The European commissioner for the economy, Paolo Gentilon says it will take an additional €1.5 trillion ($ 1.63 trillion) to keep the EU afloat in the wake of COVID-19 devastation. The commissioner told EU leaders in a summit on the coronavirus crisis, that the European Union urgently needs financial injections to “deal with this crisis”.
As we already know, Europe is going through the worst crisis since WWII, an economic and social slowdown that threatens the union of European states. In his statements before the summit, commissioner Gentiloni cited an International Monetary Fund (IMF) forecast, saying the EU could see an unprecedented 7.5 percent drop in GDP this year. In 2009, during the global financial crisis, the EU’s GDP fell by only 4.4 percent.
The EU commissioner also rejected the idea of common Eurobonds advocated by his own nation and consistently opposed by Germany. He called the approach “backward-looking,” adding that Europe has had “enough of that.” To avoid the fallout from the crisis, Europe instead urgently needs “a common tool to fund the reconstruction,” he said.
Also in the news, Eurogroup – the finance ministers of the Eurozone nations – have so far allocated only €500 billion for funding medical expenses and assisting small and medium-sized enterprises, leaving Europe in need of around €1 trillion more. According to Gentiloni the clock is ticking on these issues:
“We cannot wait until the virus ‘makes peace’ with us before we rebuild. The reconstruction must start now, in spring, in summer.”
Since this mini-summit, Gentiloni did an interview with German daily Der Spiegel in which he claimed the union would not fail:
“Certainly in the early days, we had big problems with coordination. Other countries, as a matter of fact, ratified the closure of exports for medical material. The message of solidarity wasn’t sufficient, at all. European Commission President Ursula von der Leyen rightfully recognized that. But this has changed.”
He did warn that the differences between the various economies could spell doom if the situation is not addressed properly. Many EU nations face a far more grim short term future if Brussels does not step in to support them. He went on to tell the German magazine:
“We run the risk that the differences between the economies of the eurozone and in the internal market become too great, and both fall apart. This would really be a big problem for Germany.”
Germany and other central European nations have long been criticized for keeping the most benefits out of the EU experiment, and the COVID-19 catastrophe is the biggest test over for the league. This Harvard Business Review report reveals some harsh truths about European economies like that of Greece, and how the coronavirus pandemic will ultimately affect weaker states.
“Understanding the Economic Shock of Coronavirus” frames Greece as a so-called “L” shaped economy from the 2008 catastrophe where capital inputs, labor inputs, and productivity are repeatedly damaged. The Harvard experts say Greece and other such EU countries now face an even more dire situation. The think tank of the Foundation of Economic and Industrial Research (IOBE) offered this via Reuters:
“Greece’s economy will contract by about 5.0% to 9.0% this year under baseline and adverse scenarios, hit by lockdown measures to stem the spread of the novel coronavirus.”
If this happens, the civic push for Greece to leave the EU and public debt behind will be irresistible.

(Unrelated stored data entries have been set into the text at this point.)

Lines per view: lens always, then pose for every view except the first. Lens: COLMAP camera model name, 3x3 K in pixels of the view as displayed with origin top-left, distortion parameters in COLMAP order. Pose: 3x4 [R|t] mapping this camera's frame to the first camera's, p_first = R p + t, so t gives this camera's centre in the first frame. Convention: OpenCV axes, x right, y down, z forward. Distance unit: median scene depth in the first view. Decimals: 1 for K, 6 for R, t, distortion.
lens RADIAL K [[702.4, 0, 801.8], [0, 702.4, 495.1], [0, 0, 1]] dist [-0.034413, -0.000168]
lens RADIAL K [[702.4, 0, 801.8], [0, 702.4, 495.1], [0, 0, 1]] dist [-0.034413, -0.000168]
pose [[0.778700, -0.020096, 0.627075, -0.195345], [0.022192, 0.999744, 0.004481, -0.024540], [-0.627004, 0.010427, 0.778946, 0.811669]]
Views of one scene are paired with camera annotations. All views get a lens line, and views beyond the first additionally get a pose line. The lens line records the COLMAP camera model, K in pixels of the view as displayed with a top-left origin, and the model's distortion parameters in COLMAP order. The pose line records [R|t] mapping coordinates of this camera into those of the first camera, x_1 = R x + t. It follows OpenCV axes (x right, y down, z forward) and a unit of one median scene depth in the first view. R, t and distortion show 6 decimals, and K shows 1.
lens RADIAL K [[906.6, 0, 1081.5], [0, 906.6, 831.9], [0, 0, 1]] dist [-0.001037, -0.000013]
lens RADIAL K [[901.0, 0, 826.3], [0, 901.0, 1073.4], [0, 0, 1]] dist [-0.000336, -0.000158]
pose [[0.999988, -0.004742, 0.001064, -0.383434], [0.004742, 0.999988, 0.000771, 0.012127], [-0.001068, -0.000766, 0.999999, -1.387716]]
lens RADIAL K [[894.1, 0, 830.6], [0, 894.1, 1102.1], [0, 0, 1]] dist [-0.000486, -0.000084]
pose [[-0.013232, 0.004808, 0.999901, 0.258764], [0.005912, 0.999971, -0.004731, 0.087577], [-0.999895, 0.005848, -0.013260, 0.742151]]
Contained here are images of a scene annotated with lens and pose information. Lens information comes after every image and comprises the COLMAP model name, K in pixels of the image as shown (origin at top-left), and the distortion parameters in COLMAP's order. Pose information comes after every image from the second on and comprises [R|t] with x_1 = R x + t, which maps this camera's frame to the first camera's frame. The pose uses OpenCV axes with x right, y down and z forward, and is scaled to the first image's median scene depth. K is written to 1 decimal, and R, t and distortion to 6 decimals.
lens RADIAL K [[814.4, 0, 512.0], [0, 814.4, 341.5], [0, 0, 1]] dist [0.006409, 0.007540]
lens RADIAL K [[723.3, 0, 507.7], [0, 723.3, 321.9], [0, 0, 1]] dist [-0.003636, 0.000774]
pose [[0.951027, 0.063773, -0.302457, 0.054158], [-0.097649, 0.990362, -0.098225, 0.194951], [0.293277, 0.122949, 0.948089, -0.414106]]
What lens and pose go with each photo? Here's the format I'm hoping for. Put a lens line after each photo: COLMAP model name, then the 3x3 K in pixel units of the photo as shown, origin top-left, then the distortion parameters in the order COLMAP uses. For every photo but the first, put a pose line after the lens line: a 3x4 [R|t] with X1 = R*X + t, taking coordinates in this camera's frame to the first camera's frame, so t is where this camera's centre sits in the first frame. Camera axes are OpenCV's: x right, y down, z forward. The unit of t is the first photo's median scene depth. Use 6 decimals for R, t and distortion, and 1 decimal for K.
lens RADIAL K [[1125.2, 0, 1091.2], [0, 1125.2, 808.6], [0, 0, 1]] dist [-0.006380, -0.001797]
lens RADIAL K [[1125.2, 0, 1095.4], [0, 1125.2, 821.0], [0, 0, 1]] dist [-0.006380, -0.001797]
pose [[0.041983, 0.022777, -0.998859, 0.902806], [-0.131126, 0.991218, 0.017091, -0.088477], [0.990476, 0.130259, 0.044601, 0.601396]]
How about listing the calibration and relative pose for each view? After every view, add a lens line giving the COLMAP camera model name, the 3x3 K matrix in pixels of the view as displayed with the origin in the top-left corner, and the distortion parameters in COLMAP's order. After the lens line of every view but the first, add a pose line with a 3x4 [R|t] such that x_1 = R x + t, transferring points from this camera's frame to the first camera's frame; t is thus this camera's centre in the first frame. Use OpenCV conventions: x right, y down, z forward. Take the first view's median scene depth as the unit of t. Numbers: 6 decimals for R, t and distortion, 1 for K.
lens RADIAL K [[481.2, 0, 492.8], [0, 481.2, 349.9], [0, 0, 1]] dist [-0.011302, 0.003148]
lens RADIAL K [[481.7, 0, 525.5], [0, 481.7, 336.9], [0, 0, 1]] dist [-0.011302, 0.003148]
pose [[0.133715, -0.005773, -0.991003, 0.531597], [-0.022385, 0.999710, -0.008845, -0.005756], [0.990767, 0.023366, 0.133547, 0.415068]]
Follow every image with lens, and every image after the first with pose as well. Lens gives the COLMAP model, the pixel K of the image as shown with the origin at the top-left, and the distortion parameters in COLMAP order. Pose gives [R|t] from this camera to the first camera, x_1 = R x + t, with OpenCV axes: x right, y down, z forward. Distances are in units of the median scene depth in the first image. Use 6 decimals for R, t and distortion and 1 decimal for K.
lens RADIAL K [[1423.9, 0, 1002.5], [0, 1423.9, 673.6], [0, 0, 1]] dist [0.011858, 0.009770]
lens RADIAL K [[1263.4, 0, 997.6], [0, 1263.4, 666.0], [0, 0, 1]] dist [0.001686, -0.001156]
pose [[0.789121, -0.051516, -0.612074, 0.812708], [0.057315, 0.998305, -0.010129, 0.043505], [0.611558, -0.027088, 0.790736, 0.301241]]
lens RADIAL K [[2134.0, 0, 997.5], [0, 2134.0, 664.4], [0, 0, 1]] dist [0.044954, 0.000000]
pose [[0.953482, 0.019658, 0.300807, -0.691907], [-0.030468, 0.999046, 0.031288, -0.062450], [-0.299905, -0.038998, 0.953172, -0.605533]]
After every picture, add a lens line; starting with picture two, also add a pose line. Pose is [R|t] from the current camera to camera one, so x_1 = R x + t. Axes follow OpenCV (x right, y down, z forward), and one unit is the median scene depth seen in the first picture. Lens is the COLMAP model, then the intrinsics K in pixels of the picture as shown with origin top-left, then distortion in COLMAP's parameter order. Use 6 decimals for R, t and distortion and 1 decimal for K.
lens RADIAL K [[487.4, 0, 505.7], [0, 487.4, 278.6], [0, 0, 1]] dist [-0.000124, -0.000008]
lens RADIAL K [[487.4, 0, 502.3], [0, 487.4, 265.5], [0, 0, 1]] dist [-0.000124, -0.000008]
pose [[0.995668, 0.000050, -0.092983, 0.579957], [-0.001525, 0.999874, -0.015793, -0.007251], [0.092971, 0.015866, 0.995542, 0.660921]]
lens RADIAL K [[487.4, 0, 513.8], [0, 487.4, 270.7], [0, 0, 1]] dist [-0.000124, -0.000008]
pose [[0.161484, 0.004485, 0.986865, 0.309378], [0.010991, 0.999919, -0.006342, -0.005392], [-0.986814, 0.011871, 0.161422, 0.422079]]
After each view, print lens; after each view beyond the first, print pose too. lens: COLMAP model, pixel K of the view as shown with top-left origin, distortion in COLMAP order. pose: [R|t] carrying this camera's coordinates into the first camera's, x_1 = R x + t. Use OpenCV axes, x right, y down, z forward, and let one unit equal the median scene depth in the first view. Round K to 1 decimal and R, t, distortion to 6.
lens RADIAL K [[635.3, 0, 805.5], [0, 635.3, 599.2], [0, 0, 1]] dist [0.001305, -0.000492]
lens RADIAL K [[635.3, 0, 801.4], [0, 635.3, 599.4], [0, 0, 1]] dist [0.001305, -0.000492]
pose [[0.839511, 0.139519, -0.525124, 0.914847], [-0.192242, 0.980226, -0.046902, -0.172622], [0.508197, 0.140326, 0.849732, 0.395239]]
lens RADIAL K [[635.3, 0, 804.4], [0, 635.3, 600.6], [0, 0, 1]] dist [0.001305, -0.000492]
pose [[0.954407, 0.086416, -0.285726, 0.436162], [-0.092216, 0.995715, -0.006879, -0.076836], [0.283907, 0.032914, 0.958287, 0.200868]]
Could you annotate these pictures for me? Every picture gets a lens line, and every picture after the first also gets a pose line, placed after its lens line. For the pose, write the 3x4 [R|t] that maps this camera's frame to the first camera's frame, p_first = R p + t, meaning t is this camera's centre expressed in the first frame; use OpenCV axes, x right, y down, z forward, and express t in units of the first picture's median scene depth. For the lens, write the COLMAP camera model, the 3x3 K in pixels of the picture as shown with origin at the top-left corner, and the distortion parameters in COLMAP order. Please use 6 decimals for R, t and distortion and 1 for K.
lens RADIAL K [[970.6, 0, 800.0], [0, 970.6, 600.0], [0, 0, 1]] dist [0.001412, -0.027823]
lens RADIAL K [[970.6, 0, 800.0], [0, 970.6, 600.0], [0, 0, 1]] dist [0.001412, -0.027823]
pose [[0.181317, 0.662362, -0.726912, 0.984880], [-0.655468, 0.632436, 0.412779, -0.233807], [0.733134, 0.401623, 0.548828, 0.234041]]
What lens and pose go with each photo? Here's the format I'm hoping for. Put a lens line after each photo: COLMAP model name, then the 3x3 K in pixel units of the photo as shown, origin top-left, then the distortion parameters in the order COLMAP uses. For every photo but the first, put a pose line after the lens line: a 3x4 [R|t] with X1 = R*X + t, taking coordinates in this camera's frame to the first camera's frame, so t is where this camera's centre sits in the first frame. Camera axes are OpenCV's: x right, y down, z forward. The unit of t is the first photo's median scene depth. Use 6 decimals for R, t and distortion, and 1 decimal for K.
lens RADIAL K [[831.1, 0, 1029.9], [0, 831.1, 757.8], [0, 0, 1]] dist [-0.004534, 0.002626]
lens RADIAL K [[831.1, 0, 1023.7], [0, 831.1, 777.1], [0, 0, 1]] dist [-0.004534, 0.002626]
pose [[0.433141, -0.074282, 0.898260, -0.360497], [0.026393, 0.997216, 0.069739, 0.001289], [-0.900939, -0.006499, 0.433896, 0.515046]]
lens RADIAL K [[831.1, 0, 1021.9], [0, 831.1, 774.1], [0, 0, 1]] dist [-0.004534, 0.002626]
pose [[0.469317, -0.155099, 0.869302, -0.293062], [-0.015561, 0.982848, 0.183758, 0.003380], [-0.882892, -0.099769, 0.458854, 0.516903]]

For over a decade the Greeks have suffered unrivaled austerity and more. What’s about to happen is framed by Lucas Guttenberg, the deputy director of the Jacques Delors Centre, a think tank in Berlin:
“Clearly, it is no one’s fault,” he added, “but if some countries come out of this much stronger than others, that is going to politically undermine the European project as a whole.”
Southern and Eastern Europe face crippling economic depression at the worst possible time. Spain and Portugal are run by left-wing governments deeply critical of the European Union. Italy was about to write off the EU experiment before Germany and others abandoned Italians to the COVID-19 fates. Most Greeks believe Germany still owes them for World War II savagery. Romanians and the Baltic nations are in the midst of pushing back at Central powers’ leveraging them. Meanwhile, Russia and China loom large as new partners toward prosperity.
The outlook for the European Union does not look positive. Southern Europe seems unified in its response to the real inequality of economic and social dealings. At a critical time, Europe failed in the same way America under Trump failed at coordinating against COVID-19. The European Union is supposed to have been built up institutional cooperation across economy, politics, and culture. But the end product seems disjointed, unresponsive, useless against the real threat of a pandemic or any other real crisis.
Unless Germany and the other Northern European members can find a cohesive remedy soon, one of humanity’s best-intended experiments will end in absolute failure. This pandemic could end up being more destructive than the great recession, the migration crisis, and Brexit combined.